DecisionTreeClassifier(class_weight=None, criterion='entropy', max_depth=None,
            max_features=None, max_leaf_nodes=None,
            min_impurity_decrease=0.0, min_impurity_split=None,
            min_samples_leaf=10, min_samples_split=40,
            min_weight_fraction_leaf=0.0, presort=False, random_state=None,
            splitter='best')

In [197]:
accuracy = clf.score(test_x,test_y)
print("Accuracy: " + str(accuracy))

Accuracy: 0.841633466135


## Predictions on the data
Here we can predict our own estimated income.
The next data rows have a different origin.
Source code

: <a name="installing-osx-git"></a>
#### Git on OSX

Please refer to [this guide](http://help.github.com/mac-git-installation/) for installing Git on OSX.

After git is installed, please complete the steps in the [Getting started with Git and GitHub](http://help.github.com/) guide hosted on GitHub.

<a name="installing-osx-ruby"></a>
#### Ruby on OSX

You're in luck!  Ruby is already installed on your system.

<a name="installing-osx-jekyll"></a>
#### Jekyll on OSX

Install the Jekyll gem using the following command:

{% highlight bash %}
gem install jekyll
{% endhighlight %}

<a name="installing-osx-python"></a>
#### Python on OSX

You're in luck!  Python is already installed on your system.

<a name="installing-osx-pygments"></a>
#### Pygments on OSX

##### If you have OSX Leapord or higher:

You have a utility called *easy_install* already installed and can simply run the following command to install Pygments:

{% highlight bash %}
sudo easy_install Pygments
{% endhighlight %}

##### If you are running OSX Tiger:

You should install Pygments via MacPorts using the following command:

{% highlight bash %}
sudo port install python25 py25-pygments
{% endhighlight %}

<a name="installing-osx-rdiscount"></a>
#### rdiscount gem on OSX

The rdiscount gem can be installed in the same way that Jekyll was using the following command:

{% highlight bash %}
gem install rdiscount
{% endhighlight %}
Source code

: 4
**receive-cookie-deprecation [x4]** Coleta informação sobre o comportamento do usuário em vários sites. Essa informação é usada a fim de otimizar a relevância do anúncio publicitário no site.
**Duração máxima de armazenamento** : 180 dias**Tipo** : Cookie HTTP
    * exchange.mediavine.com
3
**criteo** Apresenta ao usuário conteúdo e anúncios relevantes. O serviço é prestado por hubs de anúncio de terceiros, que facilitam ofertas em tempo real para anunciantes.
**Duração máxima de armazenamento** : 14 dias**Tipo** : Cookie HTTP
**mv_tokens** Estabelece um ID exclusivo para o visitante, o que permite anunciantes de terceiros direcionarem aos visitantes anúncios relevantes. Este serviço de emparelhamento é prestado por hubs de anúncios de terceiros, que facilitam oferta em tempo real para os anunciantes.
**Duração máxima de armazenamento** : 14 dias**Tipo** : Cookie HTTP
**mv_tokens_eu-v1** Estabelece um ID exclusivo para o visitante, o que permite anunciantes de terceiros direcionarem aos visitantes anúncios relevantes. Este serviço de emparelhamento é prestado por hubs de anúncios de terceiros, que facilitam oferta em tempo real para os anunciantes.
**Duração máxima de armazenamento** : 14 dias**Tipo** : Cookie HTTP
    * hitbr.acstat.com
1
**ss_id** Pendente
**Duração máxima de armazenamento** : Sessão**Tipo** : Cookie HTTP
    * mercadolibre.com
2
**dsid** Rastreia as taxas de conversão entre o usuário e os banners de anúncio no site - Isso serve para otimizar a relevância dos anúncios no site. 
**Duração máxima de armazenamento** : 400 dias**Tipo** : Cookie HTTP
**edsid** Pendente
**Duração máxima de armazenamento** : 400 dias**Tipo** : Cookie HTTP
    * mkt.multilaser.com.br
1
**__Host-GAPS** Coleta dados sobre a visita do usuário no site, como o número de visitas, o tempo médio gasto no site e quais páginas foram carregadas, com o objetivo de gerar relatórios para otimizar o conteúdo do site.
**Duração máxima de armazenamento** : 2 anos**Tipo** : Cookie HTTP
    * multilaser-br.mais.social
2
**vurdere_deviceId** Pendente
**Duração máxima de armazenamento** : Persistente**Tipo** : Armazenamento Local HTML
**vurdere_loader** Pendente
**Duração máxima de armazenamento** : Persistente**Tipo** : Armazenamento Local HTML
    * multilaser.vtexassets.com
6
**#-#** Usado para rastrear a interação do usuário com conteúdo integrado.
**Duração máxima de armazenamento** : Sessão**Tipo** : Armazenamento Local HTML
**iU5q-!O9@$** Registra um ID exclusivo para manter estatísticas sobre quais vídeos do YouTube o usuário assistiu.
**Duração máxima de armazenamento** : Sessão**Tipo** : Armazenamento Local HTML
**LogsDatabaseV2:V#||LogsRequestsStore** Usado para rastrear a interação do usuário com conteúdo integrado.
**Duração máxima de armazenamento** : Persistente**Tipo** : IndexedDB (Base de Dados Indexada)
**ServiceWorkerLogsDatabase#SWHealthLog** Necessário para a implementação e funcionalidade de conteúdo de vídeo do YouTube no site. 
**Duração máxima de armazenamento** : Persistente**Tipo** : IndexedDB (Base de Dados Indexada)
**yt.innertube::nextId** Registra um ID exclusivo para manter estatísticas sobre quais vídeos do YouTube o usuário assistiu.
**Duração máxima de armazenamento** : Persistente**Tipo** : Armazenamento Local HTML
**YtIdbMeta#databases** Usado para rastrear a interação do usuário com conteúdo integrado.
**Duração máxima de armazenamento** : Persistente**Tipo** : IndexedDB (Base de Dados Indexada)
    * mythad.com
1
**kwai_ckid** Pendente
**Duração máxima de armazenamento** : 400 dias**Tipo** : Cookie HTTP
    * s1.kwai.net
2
We write our own data in a .txt file called 'self_test.txt'. You can replace it with your own data of course too.

In [198]:
prediction_attr = pd.read_csv('Adult_Dataset/self_test.txt',names=columns,engine='python')
prediction_attr = number_encode_features(prediction_attr)
prediction = clf.predict(prediction_attr)

if prediction == " >50K":
    print("Your estimated income is above 50K$/yr!")
else:
    print("Your estimated income is below or exactly 50K$/yr!")

Your estimated income is above 50K$/yr!